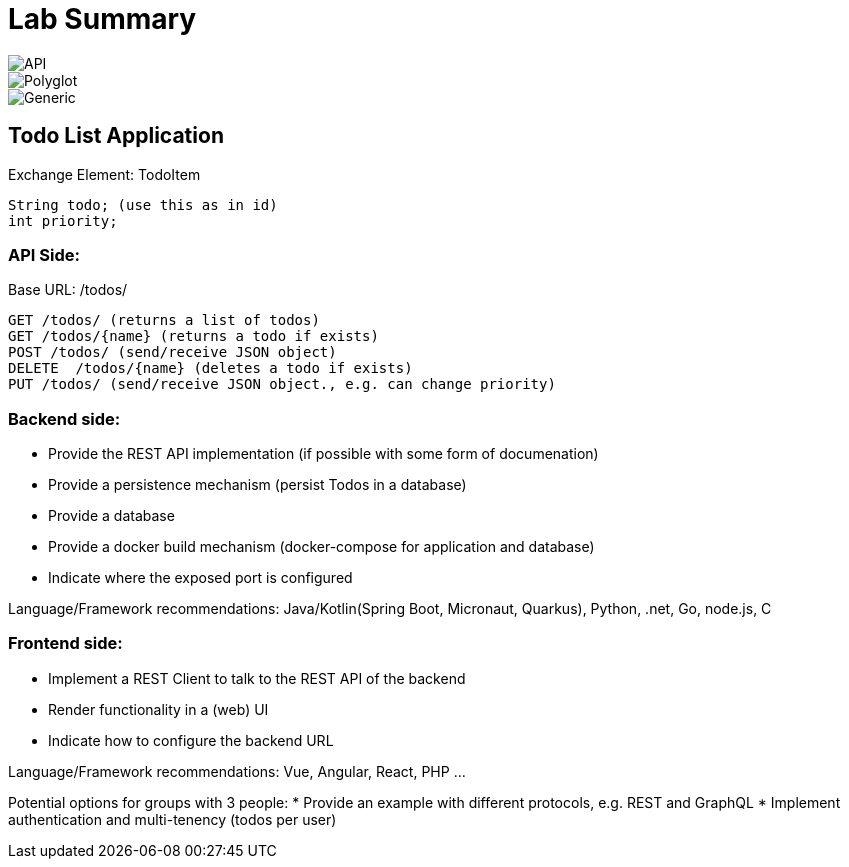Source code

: = Lab Summary

image::pics//lab_api.png[API]
image::pics//lab_polyglot.png[Polyglot]
image::pics//lab_generic.png[Generic]

== Todo List Application

Exchange Element: TodoItem

----
String todo; (use this as in id)
int priority;
----


=== API Side:

Base URL: /todos/

----
GET /todos/ (returns a list of todos)
GET /todos/{name} (returns a todo if exists)
POST /todos/ (send/receive JSON object)
DELETE  /todos/{name} (deletes a todo if exists)
PUT /todos/ (send/receive JSON object., e.g. can change priority)
----

=== Backend side:
* Provide the REST API implementation (if possible with some form of documenation)
* Provide a persistence mechanism (persist Todos in a database)
* Provide a database
* Provide a docker build mechanism (docker-compose for application and database)
* Indicate where the exposed port is configured

Language/Framework recommendations: Java/Kotlin(Spring Boot, Micronaut, Quarkus), Python, .net, Go, node.js, C 

=== Frontend side:
* Implement a REST Client to talk to the REST API of the backend
* Render functionality in a (web) UI
* Indicate how to configure the backend URL

Language/Framework recommendations: Vue, Angular, React, PHP ...

Potential options for groups with 3 people:
* Provide an example with different protocols, e.g. REST and GraphQL
* Implement authentication and multi-tenency (todos per user)

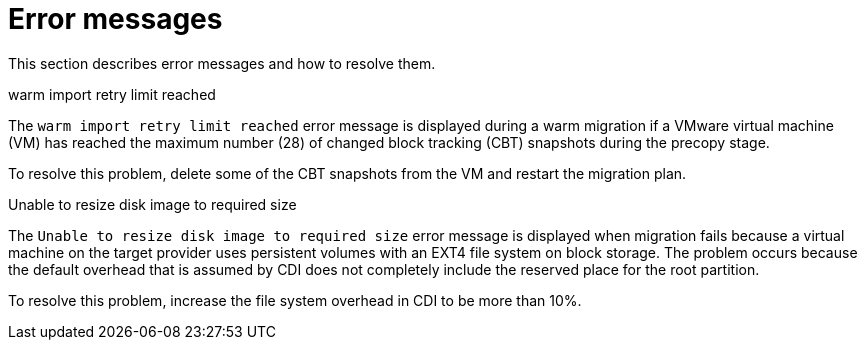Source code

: // Module included in the following assemblies:
//
// * documentation/doc-Migration_Toolkit_for_Virtualization/master.adoc

:_content-type: REFERENCE
[id="error-messages_{context}"]
= Error messages

This section describes error messages and how to resolve them.

.warm import retry limit reached

The `warm import retry limit reached` error message is displayed during a warm migration if a VMware virtual machine (VM) has reached the maximum number (28) of changed block tracking (CBT) snapshots during the precopy stage.

To resolve this problem, delete some of the CBT snapshots from the VM and restart the migration plan.

.Unable to resize disk image to required size

The `Unable to resize disk image to required size` error message is displayed when migration fails because a virtual machine on the target provider uses persistent volumes with an EXT4 file system on block storage. The problem occurs because the default overhead that is assumed by CDI does not completely include the reserved place for the root partition.

To resolve this problem, increase the file system overhead in CDI to be more than 10%.
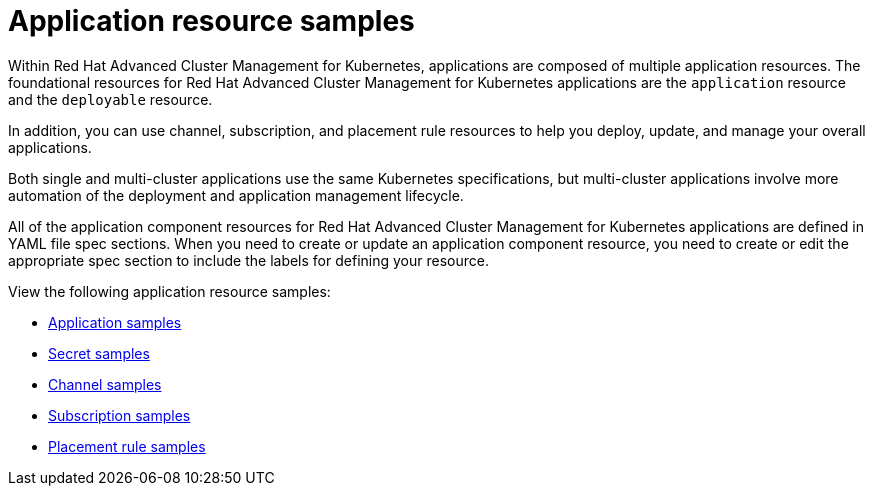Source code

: [#application-resource-samples]
= Application resource samples

Within Red Hat Advanced Cluster Management for Kubernetes, applications are composed of multiple application resources.
The foundational resources for Red Hat Advanced Cluster Management for Kubernetes applications are the `application` resource and the `deployable` resource.

In addition, you can use channel, subscription, and placement rule resources to help you deploy, update, and manage your overall applications.

Both single and multi-cluster applications use the same Kubernetes specifications, but multi-cluster applications involve more automation of the deployment and application management lifecycle.

All of the application component resources for Red Hat Advanced Cluster Management for Kubernetes applications are defined in YAML file spec sections.
When you need to create or update an application component resource, you need to create or edit the appropriate spec section to include the labels for defining your resource.

View the following application resource samples:

* xref:application-samples[Application samples]
* xref:secret-samples[Secret samples]
* xref:channel-samples[Channel samples]
* xref:subscription-samples[Subscription samples]
* xref:placement-rule-samples[Placement rule samples]
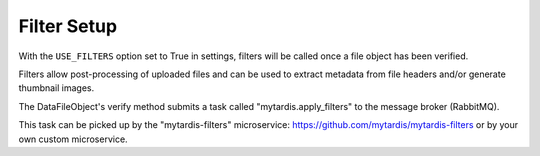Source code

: .. _ref-filterframework:

Filter Setup
============

With the ``USE_FILTERS`` option set to True in settings,
filters will be called once a file object has been verified.

Filters allow post-processing of uploaded files and can be used to extract
metadata from file headers and/or generate thumbnail images.

The DataFileObject's verify method submits a task called "mytardis.apply_filters"
to the message broker (RabbitMQ).

This task can be picked up by the "mytardis-filters" microservice:
https://github.com/mytardis/mytardis-filters or by your own custom microservice.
-.-.-
• _Try it_
Take the material above from the line bearing "form of documenation)" through the line bearing "The foundational resources" and write it out exactly, both end lines included. Pictures stay out.

• _Solution for this task_
* Provide the REST API implementation (if possible with some form of documenation)
* Provide a persistence mechanism (persist Todos in a database)
* Provide a database
* Provide a docker build mechanism (docker-compose for application and database)
* Indicate where the exposed port is configured

Language/Framework recommendations: Java/Kotlin(Spring Boot, Micronaut, Quarkus), Python, .net, Go, node.js, C 

=== Frontend side:
* Implement a REST Client to talk to the REST API of the backend
* Render functionality in a (web) UI
* Indicate how to configure the backend URL

Language/Framework recommendations: Vue, Angular, React, PHP ...

Potential options for groups with 3 people:
* Provide an example with different protocols, e.g. REST and GraphQL
* Implement authentication and multi-tenency (todos per user)

Source code

: // Module included in the following assemblies:
//
// * documentation/doc-Migration_Toolkit_for_Virtualization/master.adoc

:_content-type: REFERENCE
[id="error-messages_{context}"]
= Error messages

This section describes error messages and how to resolve them.

.warm import retry limit reached

The `warm import retry limit reached` error message is displayed during a warm migration if a VMware virtual machine (VM) has reached the maximum number (28) of changed block tracking (CBT) snapshots during the precopy stage.

To resolve this problem, delete some of the CBT snapshots from the VM and restart the migration plan.

.Unable to resize disk image to required size

The `Unable to resize disk image to required size` error message is displayed when migration fails because a virtual machine on the target provider uses persistent volumes with an EXT4 file system on block storage. The problem occurs because the default overhead that is assumed by CDI does not completely include the reserved place for the root partition.

To resolve this problem, increase the file system overhead in CDI to be more than 10%.
Source code

: [#application-resource-samples]
= Application resource samples

Within Red Hat Advanced Cluster Management for Kubernetes, applications are composed of multiple application resources.
The foundational resources for Red Hat Advanced Cluster Management for Kubernetes applications are the `application` resource and the `deployable` resource.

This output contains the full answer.